En Estados Unidos, el autor del mítico Miedo y asco en Las Vegas, Hunter S. Thompson, creador del periodismo gonzo [en el que se mezclan elementos subjetivos con datos objetivos, y en los que a menudo, el autor aparece como parte integrante de la crónica periodística] es considerado el pionero de las campañas electorales heterodoxas y/o absurdas. En 1969 montó su propio partido para hacerse con el poder en las municipales del pueblo de Aspen, en Colorado, convertido en un centro de esnobs, multimillonarios y gentes de bien, congregados para disfrutar de las pistas de esquí y los hoteles de lujo instalados en la zona. El partido se llamaba Poder Freak [Freak Power], y su objetivo básico era el de joder a los cerdos y arrastrarlos por el barro [los cerdos eran los especuladores inmobiliarios que habían convertido un tranquilo pueblo de las Rocosas en un centro de esquí de lujo]. El programa electoral de Hunter Thompson se basaba en la despenalización de todas las drogas [no así del narcotráfico, a la par que prometía no hacer uso de la mescalina durante sus horas de trabajo]; introdujo un novedoso aspecto ecológico que, entonces, carecían los grandes partidos norteamericanos, al pretender derribar los edificios que obstaculizaran las vistas hacia las montañas; prometía el derribo de aparcamientos y calles para crear más zonas verdes; pretendió también renombrar Aspen como Fat City [Ciudad Gorda], para así ahuyentar a los especuladores inmobiliarios y a esa gente de bien que tanto irritaban a Thompson.
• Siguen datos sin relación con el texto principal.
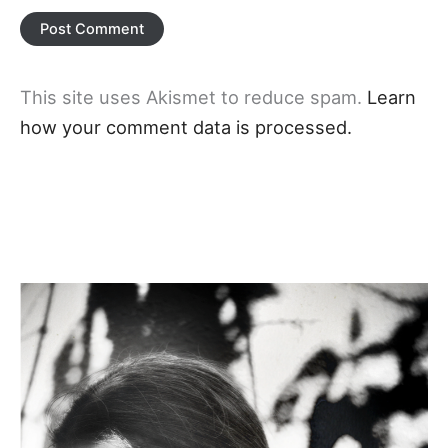
This site uses Akismet to reduce spam.
Learn
how your comment data is processed.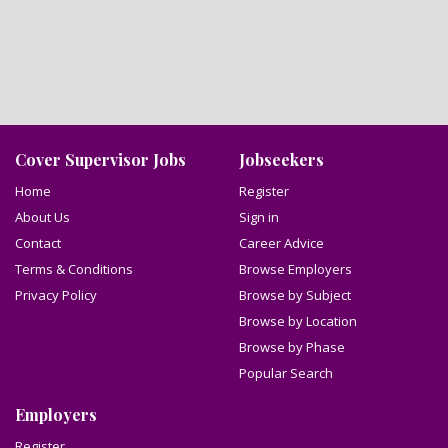
Cover Supervisor Jobs
Jobseekers
Home
Register
About Us
Sign in
Contact
Career Advice
Terms & Conditions
Browse Employers
Privacy Policy
Browse by Subject
Browse by Location
Browse by Phase
Popular Search
Employers
Register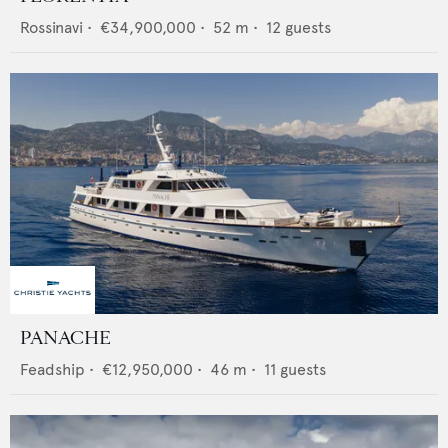
Rossinavi
•
€34,900,000
•
52
m •
12
guests
PANACHE
Feadship
•
€12,950,000
•
46
m •
11
guests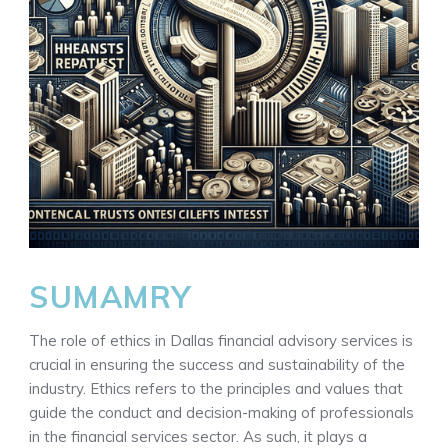
SUMAMRY
The role of ethics in Dallas financial advisory services is
crucial in ensuring the success and sustainability of the
industry. Ethics refers to the principles and values that
guide the conduct and decision-making of professionals
in the financial services sector. As such, it plays a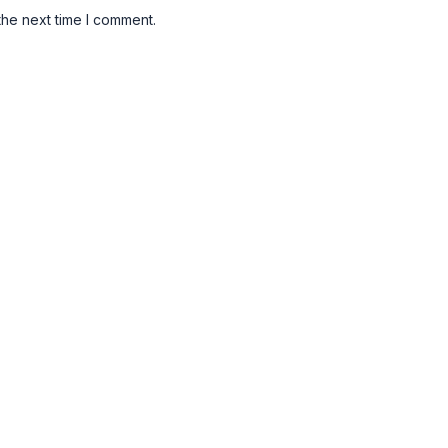
the next time I comment.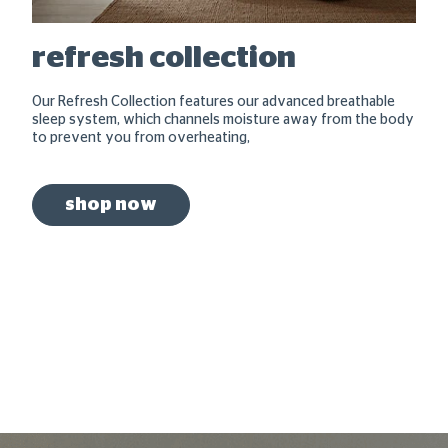
refresh collection
Our Refresh Collection features our advanced breathable
sleep system, which channels moisture away from the body
to prevent you from overheating,
shop now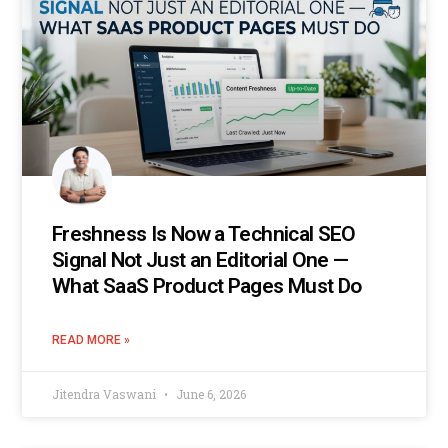
Freshness Is Now a Technical SEO
Signal Not Just an Editorial One —
What SaaS Product Pages Must Do
READ MORE »
Jitendra Vaswani
June 6, 2026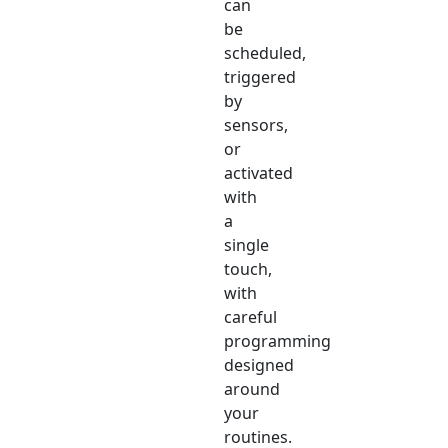
can
be
scheduled,
triggered
by
sensors,
or
activated
with
a
single
touch,
with
careful
programming
designed
around
your
routines.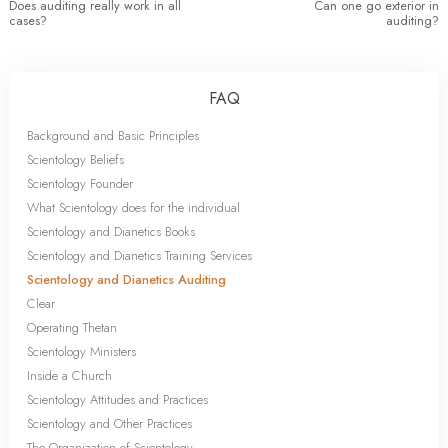
Does auditing really work in all
Can one go exterior in
cases?
auditing?
FAQ
Background and Basic Principles
Scientology Beliefs
Scientology Founder
What Scientology does for the individual
Scientology and Dianetics Books
Scientology and Dianetics Training Services
Scientology and Dianetics Auditing
Clear
Operating Thetan
Scientology Ministers
Inside a Church
Scientology Attitudes and Practices
Scientology and Other Practices
The Organization of Scientology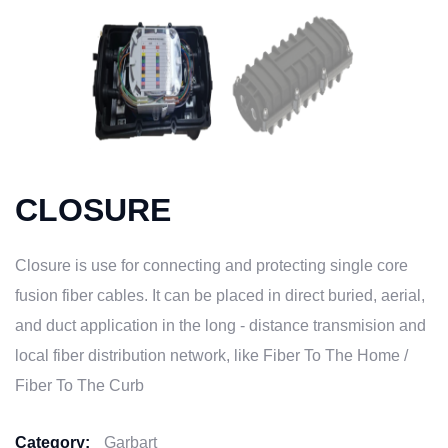
CLOSURE
Closure is use for connecting and protecting single core
fusion fiber cables. It can be placed in direct buried, aerial,
and duct application in the long - distance transmision and
local fiber distribution network, like Fiber To The Home /
Fiber To The Curb
Category:
Garbart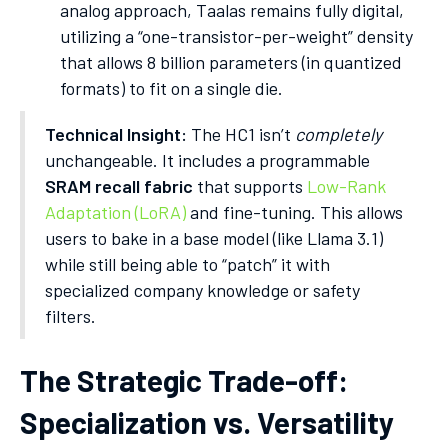
analog approach, Taalas remains fully digital,
utilizing a “one-transistor-per-weight” density
that allows 8 billion parameters (in quantized
formats) to fit on a single die.
Technical Insight:
The HC1 isn’t
completely
unchangeable. It includes a programmable
SRAM recall fabric
that supports
Low-Rank
Adaptation (LoRA)
and fine-tuning. This allows
users to bake in a base model (like Llama 3.1)
while still being able to “patch” it with
specialized company knowledge or safety
filters.
The Strategic Trade-off:
Specialization vs. Versatility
Lo curioso del caso del partido del Poder Freak es que estuvo a sólo seis votos de hacerse con el poder de Aspen; la coalición entre los partidos tradicionales, entre demócratas y republicanos, logró hacer inviable la toma del poder municipal por esta suerte de contracultura política y movilización absurda del underground norteamericano. Este ejemplo nos recuerda cómo cuando los órganos que controlan todo el proceso, es decir los partidos políticos tradicionales, ven amenazada la estabilidad del sistema que han creado a la medida de sus intereses particulares, las supuestas e insalvables diferencias ideológicas quedan diluidas en un mar de convergencias políticas y económicas de dudosa moralidad. Es así como el asenso y la caída de Poder Freak puede ejemplificar hasta qué punto, las propuestas políticas de los submundos del underground cultural o social, pueden implicar un riesgo estructural para el propio sistema. La heterodoxia, ya sea moral, religiosa o cultural, implica confrontación con el discurso hegemónico operante; pero también implica una alternativa ¿factible? a los desmanes de los gestores tradicionales de lo público. Y es esa mezcla de parodia cómica, programas electorales que rozan el absurdo y propuestas un tanto delirantes, es la que concede a la contracultura política la nada desdeñable labor de introducir un poco de aire fresco al, a veces exasperante, mundillo de la política institucional.